Die Sprecherin des Aktionsbündnisses, Brigitte Dahlbender, begründete die Entscheidung mit der großen Zahl von Zuschriften von Stuttgart-21-Gegnern. Viele hätten die Sorge geäußert, dass ansonsten nur die Bahn ihre Sicht der Dinge darstellen könne, sagte Dahlbender. Das Bündnis habe diese Menschen nicht enttäuschen wollen. "Es ist keine Schande, wenn man sich von diesen zahlreichen Voten umstimmen lässt", sagte sie. Bei der Präsentation habe ihr Bündnis Gelegenheit, die Kritik an den Prämissen des Stresstests darzustellen.

Die unabhängige Schweizer Verkehrsberatungsfirma SMA hatte die Effizienz des Projekts überprüft und in einem Gutachten die Leistungsfähigkeit des geplanten Bahnhofs bestätigt. Das Aktionsbündnis der Bahnhofsgegner hatte den Test dagegen als "Weichspüler" kritisiert und angekündigt, die Vorstellung des Gutachtens zu boykottieren. Die eingeforderten Kriterien für einen guten Betrieb seien unberücksichtigt geblieben. Bis zuletzt hatten die Gegner einen zweiten Stresstest gefordert. "An unserer grundsätzlichen Kritik hat sich nichts geändert", sagte Dahlbender.

"Die Diskussion ändert nichts am Stresstest-Ergebnis"

Die Bahn kommentierte die Rückkehr der Gegner an den Tisch zurückhaltend: "Die Bahn hat entschieden, den Weg der Schlichtung mit Heiner Geißler zu Ende zu gehen", sagte Projektsprecher Wolfgang Dietrich. Da der Schlichter den Wunsch gehabt habe, den Termin um drei Tage nach hinten zu verschieben, sei man darauf eingegangen. Das ändere aber nichts daran, dass die Bahn die Auftragsvergabe für zwei Tunnel diese Woche abschließe. "Das Ergebnis des Stresstests steht fest. Da wird auch die Diskussion nichts mehr dran ändern", sagte Dietrich. Die Aufträge für die Tunnel haben ein Volumen von rund 750 Millionen Euro.
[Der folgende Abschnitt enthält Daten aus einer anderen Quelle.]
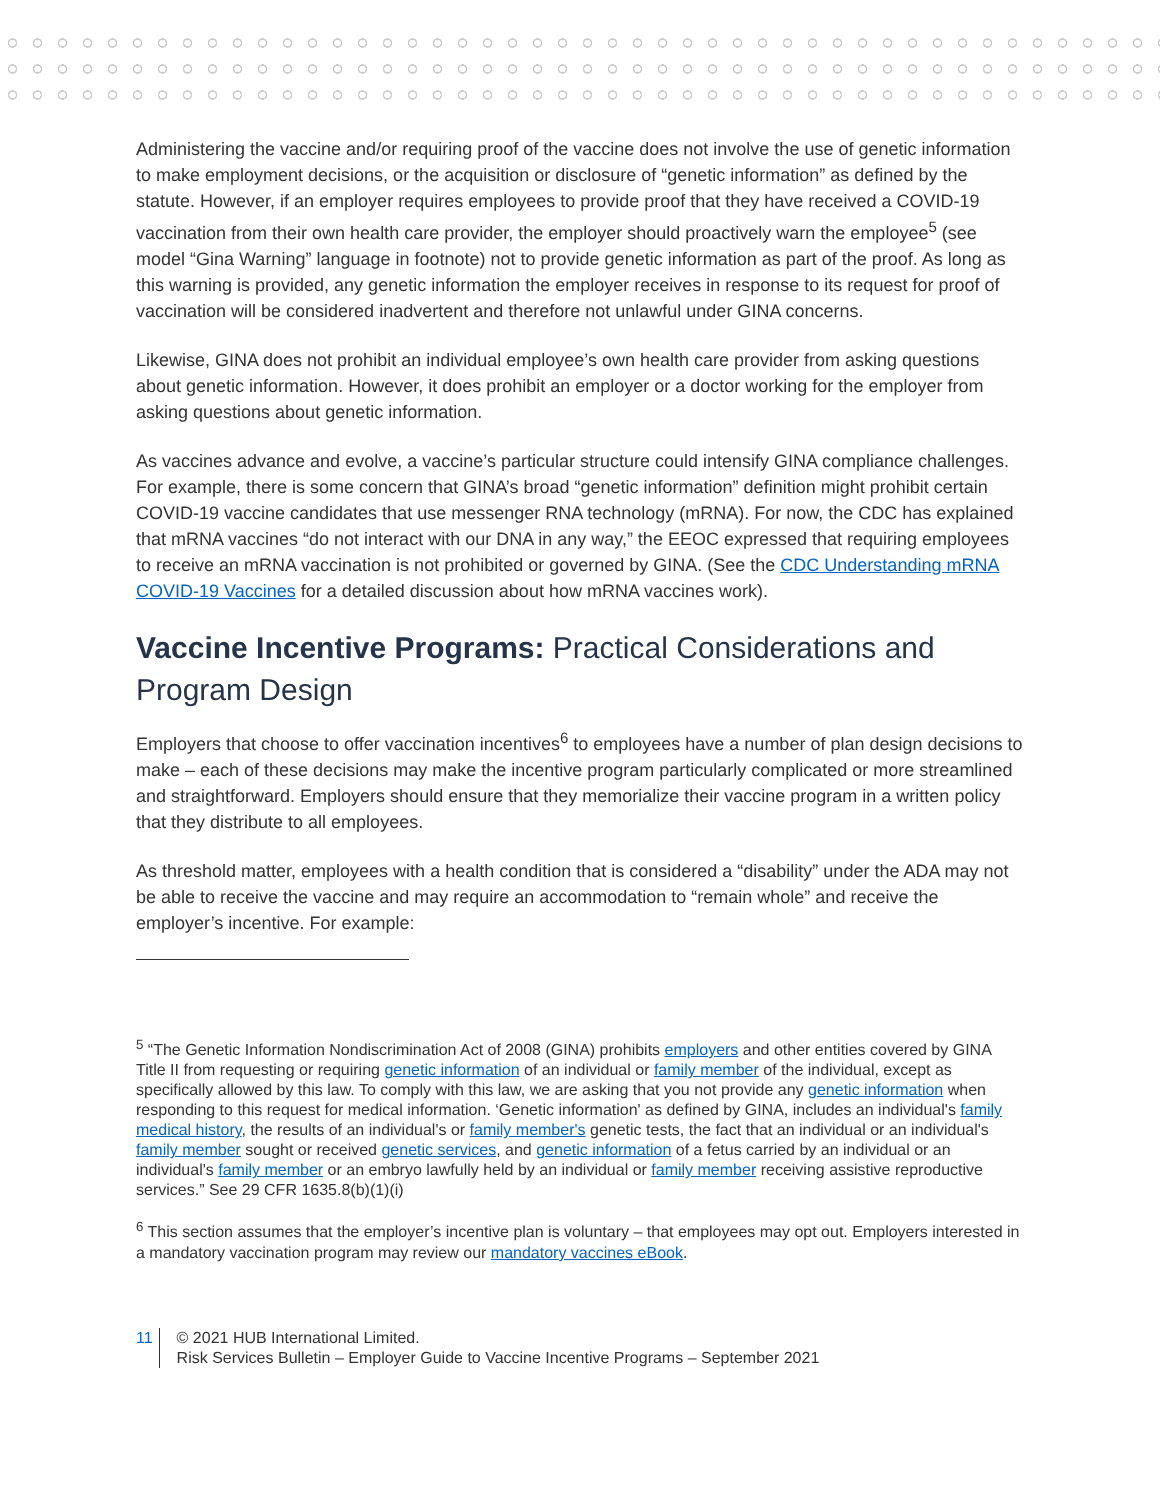Administering the vaccine and/or requiring proof of the vaccine does not involve the use of genetic information to make employment decisions, or the acquisition or disclosure of “genetic information” as defined by the statute. However, if an employer requires employees to provide proof that they have received a COVID-19 vaccination from their own health care provider, the employer should proactively warn the employee<sup>5</sup> (see model “Gina Warning” language in footnote) not to provide genetic information as part of the proof. As long as this warning is provided, any genetic information the employer receives in response to its request for proof of vaccination will be considered inadvertent and therefore not unlawful under GINA concerns.
Likewise, GINA does not prohibit an individual employee’s own health care provider from asking questions about genetic information. However, it does prohibit an employer or a doctor working for the employer from asking questions about genetic information.
As vaccines advance and evolve, a vaccine’s particular structure could intensify GINA compliance challenges. For example, there is some concern that GINA’s broad “genetic information” definition might prohibit certain COVID-19 vaccine candidates that use messenger RNA technology (mRNA). For now, the CDC has explained that mRNA vaccines “do not interact with our DNA in any way,” the EEOC expressed that requiring employees to receive an mRNA vaccination is not prohibited or governed by GINA. (See the CDC Understanding mRNA COVID-19 Vaccines for a detailed discussion about how mRNA vaccines work).
Vaccine Incentive Programs: Practical Considerations and Program Design
Employers that choose to offer vaccination incentives<sup>6</sup> to employees have a number of plan design decisions to make – each of these decisions may make the incentive program particularly complicated or more streamlined and straightforward. Employers should ensure that they memorialize their vaccine program in a written policy that they distribute to all employees.
As threshold matter, employees with a health condition that is considered a “disability” under the ADA may not be able to receive the vaccine and may require an accommodation to “remain whole” and receive the employer’s incentive. For example:
<sup>5</sup> “The Genetic Information Nondiscrimination Act of 2008 (GINA) prohibits employers and other entities covered by GINA Title II from requesting or requiring genetic information of an individual or family member of the individual, except as specifically allowed by this law. To comply with this law, we are asking that you not provide any genetic information when responding to this request for medical information. ‘Genetic information' as defined by GINA, includes an individual's family medical history, the results of an individual's or family member's genetic tests, the fact that an individual or an individual's family member sought or received genetic services, and genetic information of a fetus carried by an individual or an individual's family member or an embryo lawfully held by an individual or family member receiving assistive reproductive services.” See 29 CFR 1635.8(b)(1)(i)
<sup>6</sup> This section assumes that the employer’s incentive plan is voluntary – that employees may opt out. Employers interested in a mandatory vaccination program may review our mandatory vaccines eBook.
11 © 2021 HUB International Limited.
Risk Services Bulletin – Employer Guide to Vaccine Incentive Programs – September 2021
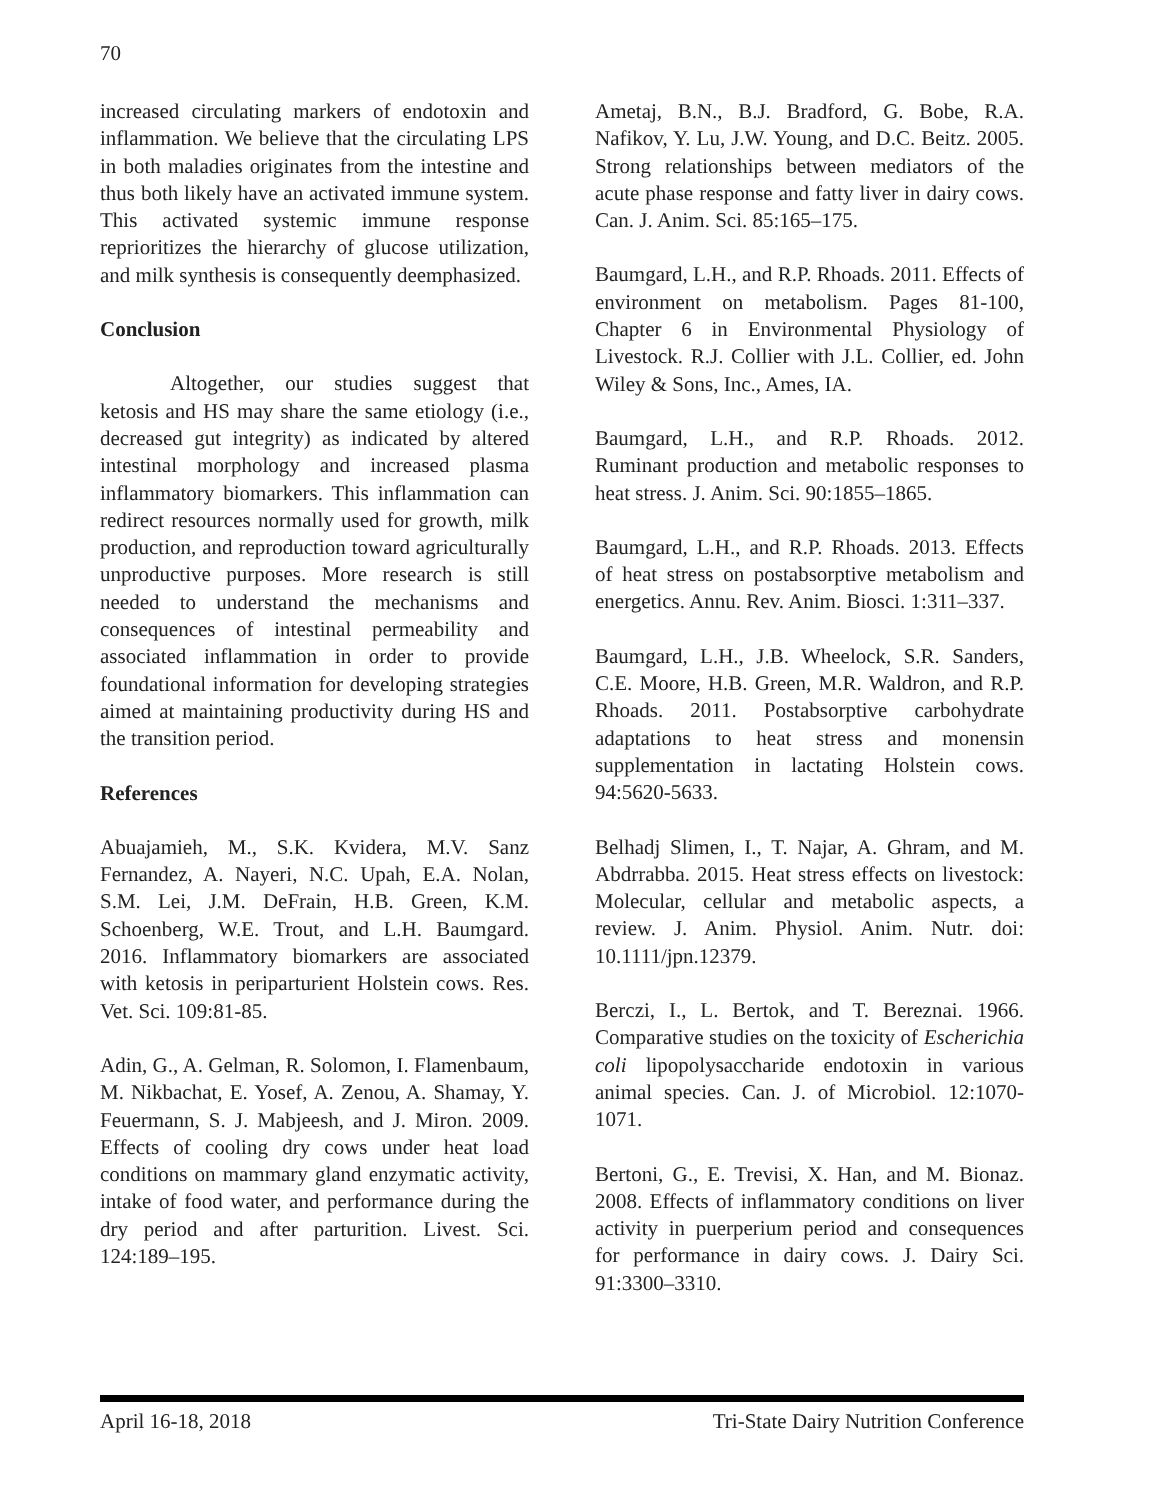70
increased circulating markers of endotoxin and inflammation. We believe that the circulating LPS in both maladies originates from the intestine and thus both likely have an activated immune system. This activated systemic immune response reprioritizes the hierarchy of glucose utilization, and milk synthesis is consequently deemphasized.
Conclusion
Altogether, our studies suggest that ketosis and HS may share the same etiology (i.e., decreased gut integrity) as indicated by altered intestinal morphology and increased plasma inflammatory biomarkers. This inflammation can redirect resources normally used for growth, milk production, and reproduction toward agriculturally unproductive purposes. More research is still needed to understand the mechanisms and consequences of intestinal permeability and associated inflammation in order to provide foundational information for developing strategies aimed at maintaining productivity during HS and the transition period.
References
Abuajamieh, M., S.K. Kvidera, M.V. Sanz Fernandez, A. Nayeri, N.C. Upah, E.A. Nolan, S.M. Lei, J.M. DeFrain, H.B. Green, K.M. Schoenberg, W.E. Trout, and L.H. Baumgard. 2016. Inflammatory biomarkers are associated with ketosis in periparturient Holstein cows. Res. Vet. Sci. 109:81-85.
Adin, G., A. Gelman, R. Solomon, I. Flamenbaum, M. Nikbachat, E. Yosef, A. Zenou, A. Shamay, Y. Feuermann, S. J. Mabjeesh, and J. Miron. 2009. Effects of cooling dry cows under heat load conditions on mammary gland enzymatic activity, intake of food water, and performance during the dry period and after parturition. Livest. Sci. 124:189–195.
Ametaj, B.N., B.J. Bradford, G. Bobe, R.A. Nafikov, Y. Lu, J.W. Young, and D.C. Beitz. 2005. Strong relationships between mediators of the acute phase response and fatty liver in dairy cows. Can. J. Anim. Sci. 85:165–175.
Baumgard, L.H., and R.P. Rhoads. 2011. Effects of environment on metabolism. Pages 81-100, Chapter 6 in Environmental Physiology of Livestock. R.J. Collier with J.L. Collier, ed. John Wiley & Sons, Inc., Ames, IA.
Baumgard, L.H., and R.P. Rhoads. 2012. Ruminant production and metabolic responses to heat stress. J. Anim. Sci. 90:1855–1865.
Baumgard, L.H., and R.P. Rhoads. 2013. Effects of heat stress on postabsorptive metabolism and energetics. Annu. Rev. Anim. Biosci. 1:311–337.
Baumgard, L.H., J.B. Wheelock, S.R. Sanders, C.E. Moore, H.B. Green, M.R. Waldron, and R.P. Rhoads. 2011. Postabsorptive carbohydrate adaptations to heat stress and monensin supplementation in lactating Holstein cows. 94:5620-5633.
Belhadj Slimen, I., T. Najar, A. Ghram, and M. Abdrrabba. 2015. Heat stress effects on livestock: Molecular, cellular and metabolic aspects, a review. J. Anim. Physiol. Anim. Nutr. doi: 10.1111/jpn.12379.
Berczi, I., L. Bertok, and T. Bereznai. 1966. Comparative studies on the toxicity of Escherichia coli lipopolysaccharide endotoxin in various animal species. Can. J. of Microbiol. 12:1070-1071.
Bertoni, G., E. Trevisi, X. Han, and M. Bionaz. 2008. Effects of inflammatory conditions on liver activity in puerperium period and consequences for performance in dairy cows. J. Dairy Sci. 91:3300–3310.
April 16-18, 2018 Tri-State Dairy Nutrition Conference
Der Sprecher der grün-roten Landesregierung, Rudi Hoogvliet, zeigte sich erfreut über die Zusage des Bündnisses. "So bekommt die Schlichtung ihren erforderlichen Abschluss", sagte er. Auch FDP-Fraktionschef Hans-Ulrich Rülke war damit zufrieden, dass die Gegner von ihrer Forderung nach einem zweiten Stresstest und ihrem Boykott Abstand genommen haben. "Das zeigt auch, dass sich die Halbwertzeit der Ansagen des Aktionsbündnisses ständig beschleunigt", sagte Rülke.



Geißler sagte, sein Ziel bei der Schlichtung sei immer totale Transparenz gewesen. "Diese wäre nicht mehr gegeben gewesen, wenn eine Seite nicht dabei gewesen wäre." Das Treffen am Freitag werde mit einem Faktencheck beginnen, bei dem das Pro und Contra der Voraussetzungen für den Stresstest diskutiert werde.